The Beauty Of Being Alone. When The Trees Say Nothing

by Jon Katz
Why I Love Being Alone

Why, I sometimes wonder, do I love being alone so much. And why, i wonder, do I need it so much. Today, Maria and I walked in the woods together for the first time in weeks – the summer was too hot, too many ticks, too many bugs.

The woods are beautiful and still again, and i am grateful to be back in them, walking with her and the dogs. Today, I was reflecting on being alone. In my life, it is necessary and wonderful to be all tied up in someone else, but being alone is still precious to me, a part of who I am.

Today, I was reading from a beautiful new book about Thomas Merton, it is a collection of his writings on nature, and it is called When The Trees Say Nothing, it explained being alone in nature and being alone for me in a beautiful way.

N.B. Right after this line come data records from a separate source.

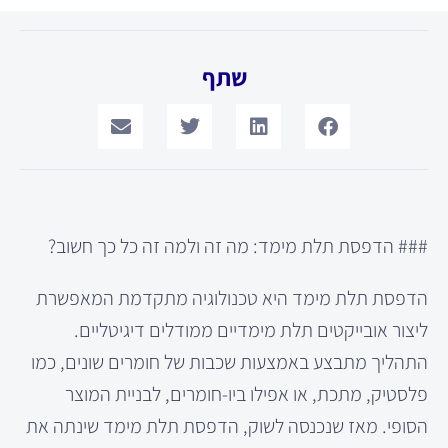
שתף
### הדפסת תלת מימד: מה זה ולמה זה כל כך חשוב?
הדפסת תלת מימד היא טכנולוגיה מתקדמת המאפשרת
ליצור אובייקטים תלת מימדיים ממודלים דיגיטליים.
התהליך מתבצע באמצעות שכבות של חומרים שונים, כמו
פלסטיק, מתכת, או אפילו ביו-חומרים, לבניית המוצר
הסופי. מאז שנכנסה לשוק, הדפסת תלת מימד שינתה את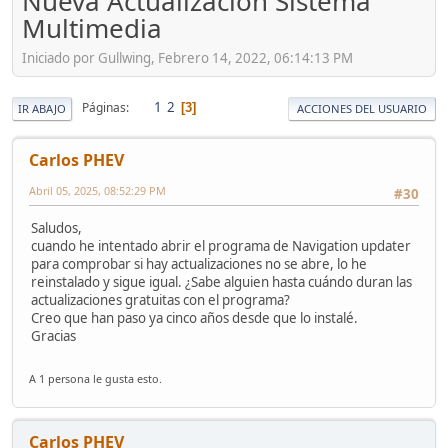
Nueva Actualización Sistema
Multimedia
Iniciado por Gullwing, Febrero 14, 2022, 06:14:13 PM
1
2
Páginas
3
IR ABAJO
ACCIONES DEL USUARIO
Carlos PHEV
Abril 05, 2025, 08:52:29 PM
#30
Saludos,
cuando he intentado abrir el programa de Navigation updater
para comprobar si hay actualizaciones no se abre, lo he
reinstalado y sigue igual. ¿Sabe alguien hasta cuándo duran las
actualizaciones gratuitas con el programa?
Creo que han paso ya cinco años desde que lo instalé.
Gracias
A 1 persona le gusta esto.
Carlos PHEV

Why do I live alone?…I don’t know. In a sometimes mysterious way,” Merton wrote, “I am condemned to it…I cannot have enough of the hours of silence when nothing happens. When the clouds go by. When the trees say nothing. When the birds sing. I am completely addicted to the realization that just being there is enough, and to add something else is to mess it all up..I can only desire this absurd business of trees that say nothing, of birds that sing, or a field in which nothing happens (except perhaps that a fox comes and plays, or a deer passes by. This is crazy, it is lamentable, I am flawed, I am nuts. I can’t help it. Here I am, now.”

I love the honesty and acceptance of Merton’s writing about being alone.

Merton makes no excuses for it, it is just who he is. He was a Trappist Monk, he spent much of his time alone in a hermitage behind his monastery. He said he had no choice.

This is how I feel about me. I am crazy and lamentable, but I am condemned to being alone, I can’t help it, here I am, now.

Today, walking in the woods with my partner in life, I listened closely to the trees, as they said nothing. It was loud and eloquent. I loved the hole above the canopy, it seemed a portal to me of another place, I felt at one moment I was about to be shot through that hole and up into the universe. Maybe one day.

I was happy there, I can’t explain it. It felt like freedom to me.

I love being alone, when the trees say nothing.